[Selected excerpt]:
From the onset, I happened to notice that all the sentences you wrote about his wives, you
somehow mentioned yams as well. I was just wondering if there was any relation between
Okwonkwo’s wives and yams.

When I think of them, the wives and not the yams, I thank God that my mother was not born
in those days. How they endured the polygamy is beyond my understanding. How he made
them all think that it was alright to marry two more new wives upon his return to Umuofia is
beyond belief.

I keep thinking of Nwoye’s mother, the woman who through all the pages has not once been
called by her name. Do you think that when Okwonkwo was wooing her he called her
“Nwoye’s mother?” I do not think so. I can almost see the sparkle that lit his eye as he
seduced her. I am imagining that in those days when she was young and her skin glistened
with the oil of youth, Okwonkwo would not stop to sing her name. Perhaps every fight he
won was for her. I can almost hear the words he used to describe her: daughter of the soil, the
sweetest bird in Umuofia, the queen of Umuofia, mother of my clan, the darling of my heart
and the ruler of my soul. Perhaps if her name was Nneka, he called her Nneka so many times
that she blushed just at the sight of his lips forming the first syllable of her name. I can
almost see the smile splitting his lips like a sharp axe upon dry wood and his teeth cracking
open like the inside of acacia wood, all white and good when he looked deep into her clear
eyes. I try but words fail me to describe the sparks of attraction that flew between the pair of
them. I imagine him clenching and unclenching his fists every time he saw her talk to another
man. I imagine his throat running dry when he saw her walk away from him, and perhaps his
loin cloth growing somehow tight and small when he saw her full beauty unleashed in the
traditional dances under the full glare of the moonlight!

[Actions to take]:
A) In the essay on Okwonkwo's wives, what is the woman who is never called by her own name called instead?
B) Transcribe from the essay on Okwonkwo's wives the passage starting with "From the onset, I" and going on through "wives and yams.".
The listing that comes after the essay on Okwonkwo's wives is not needed for this work.

[Information supplied]:

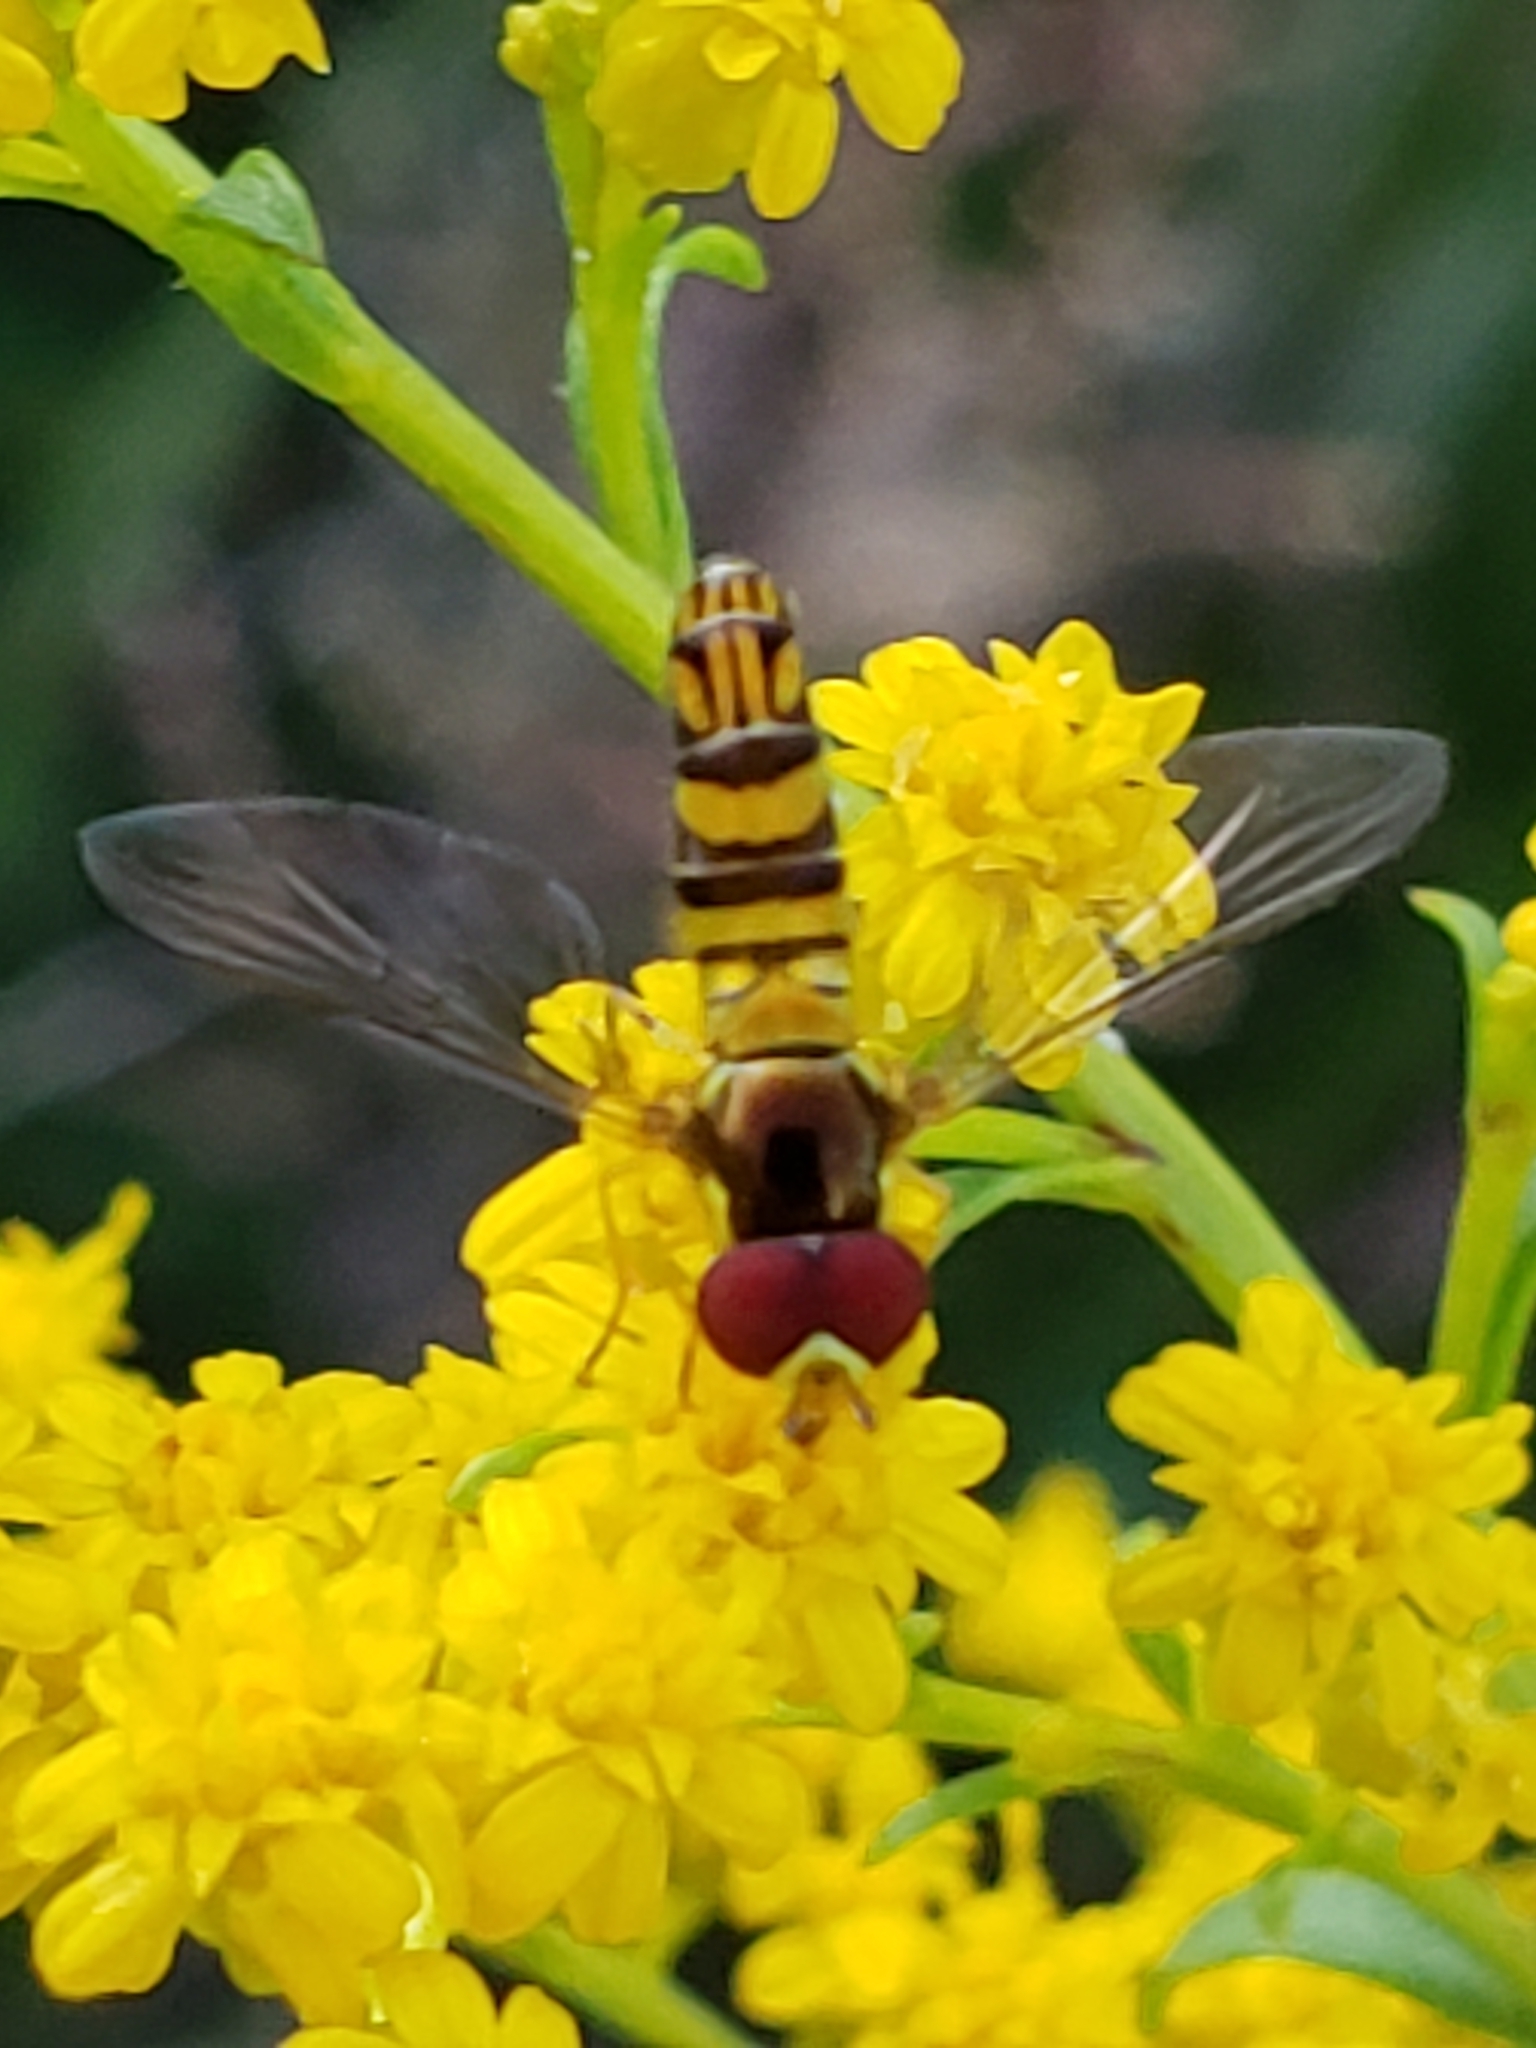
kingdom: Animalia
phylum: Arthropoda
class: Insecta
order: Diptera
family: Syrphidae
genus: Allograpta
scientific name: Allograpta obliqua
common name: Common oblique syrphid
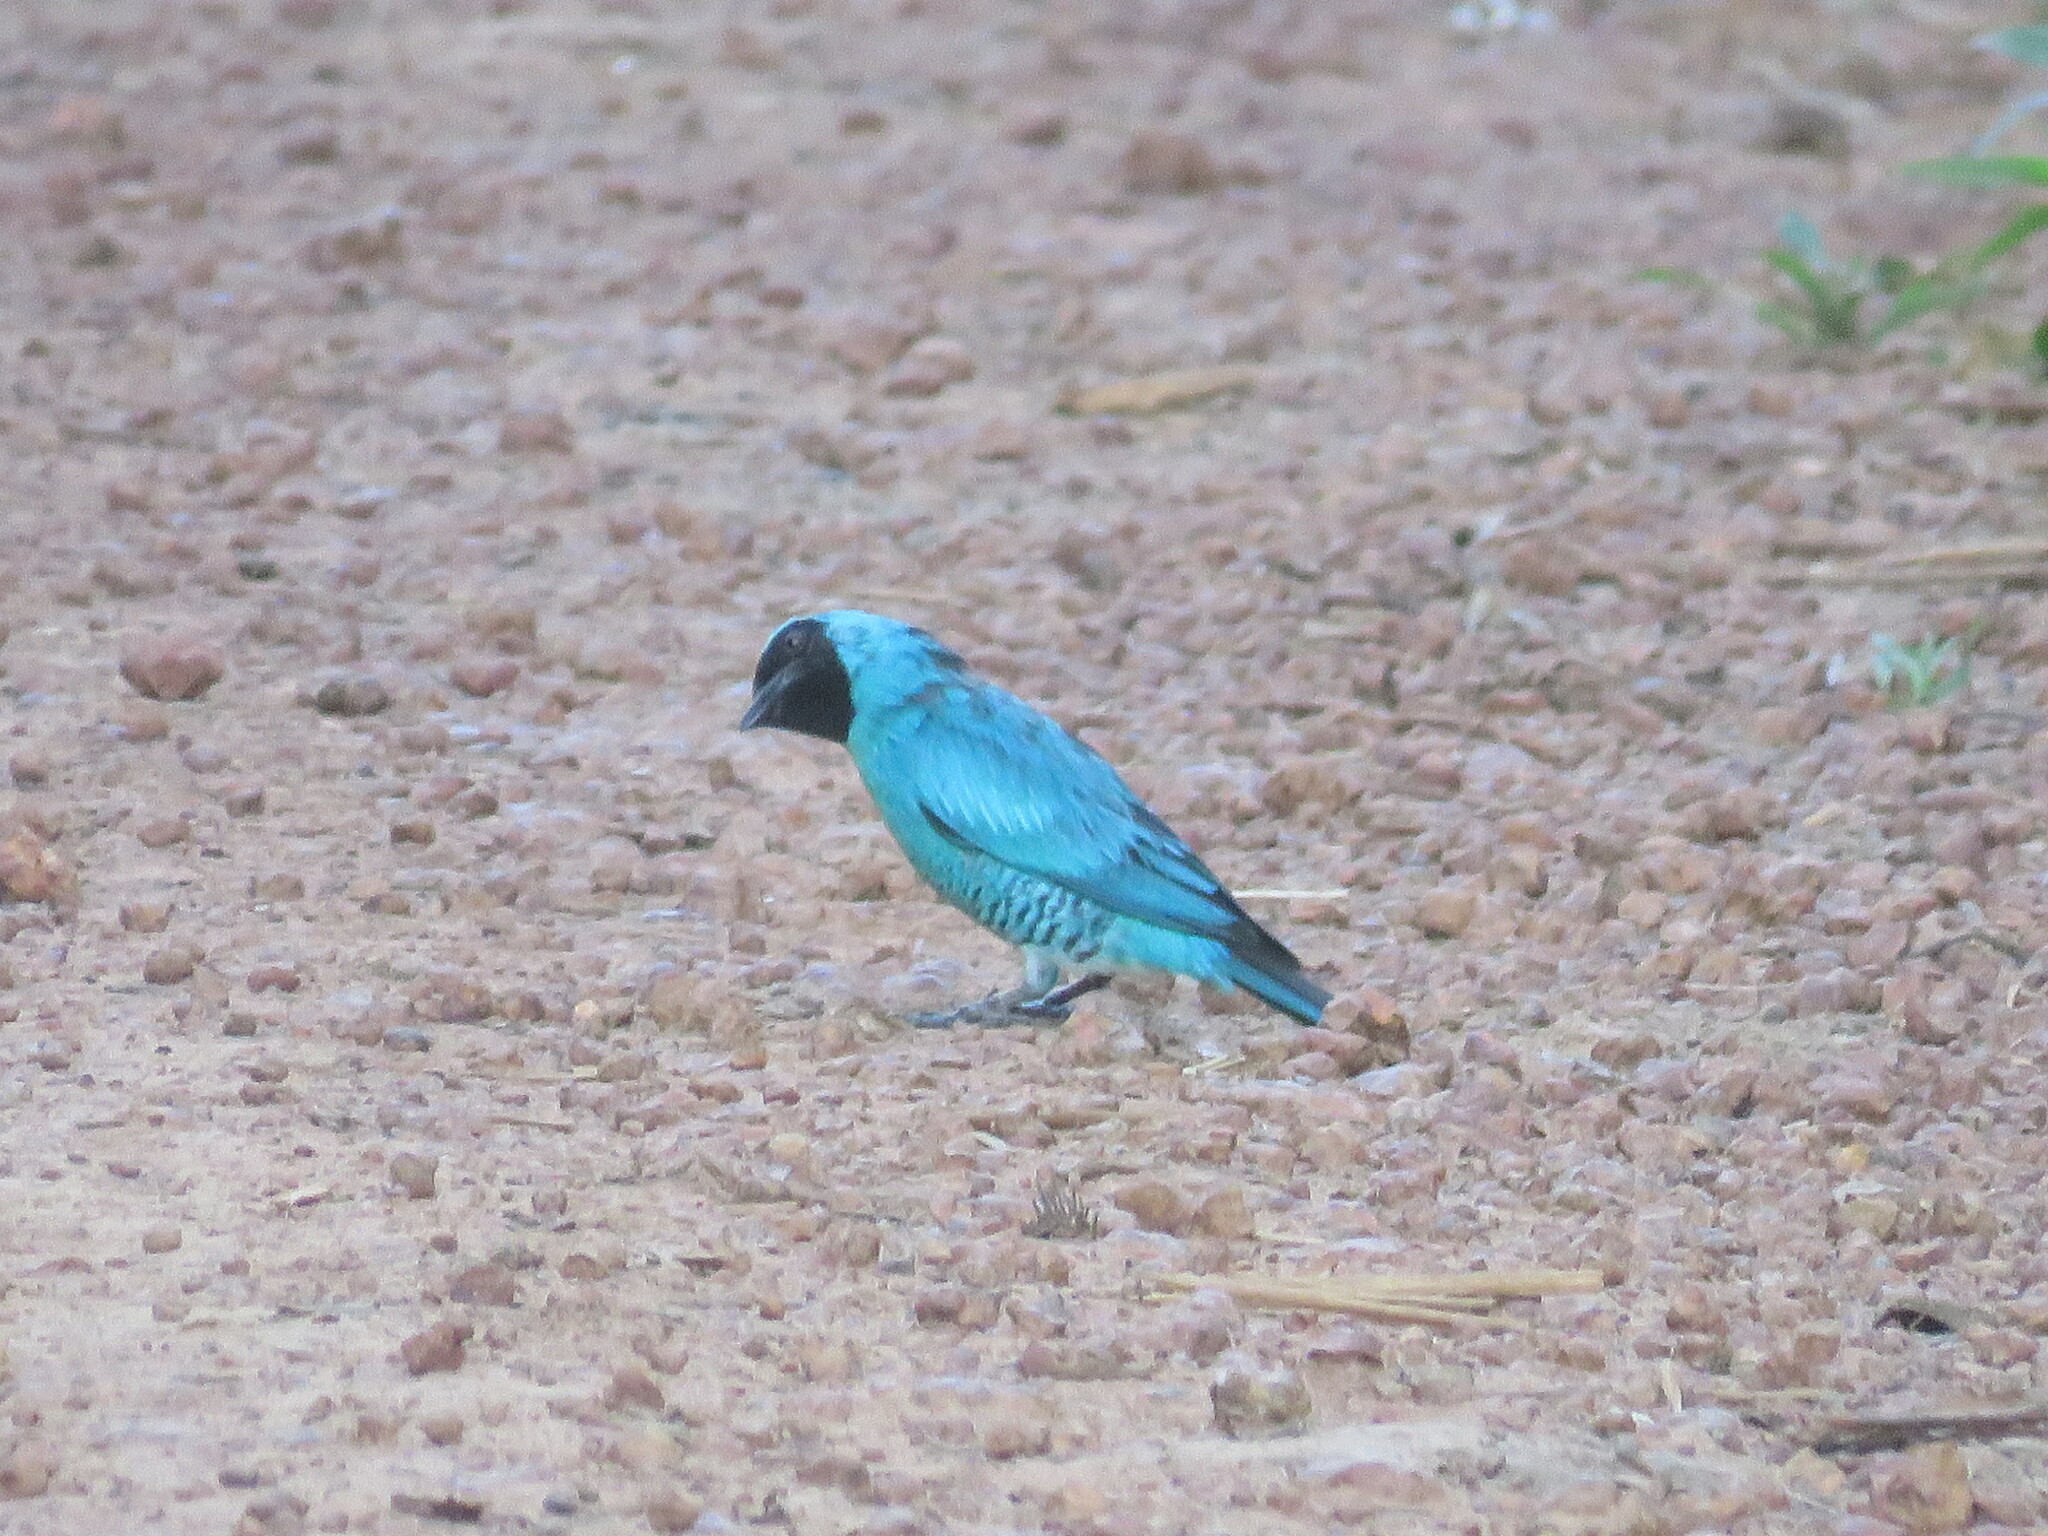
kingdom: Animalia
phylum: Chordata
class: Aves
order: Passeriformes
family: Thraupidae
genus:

[Answers in order]:
A) She is called Nwoye's mother.

B)
From the onset, I happened to notice that all the sentences you wrote about his wives, you
somehow mentioned yams as well. I was just wondering if there was any relation between
Okwonkwo’s wives and yams.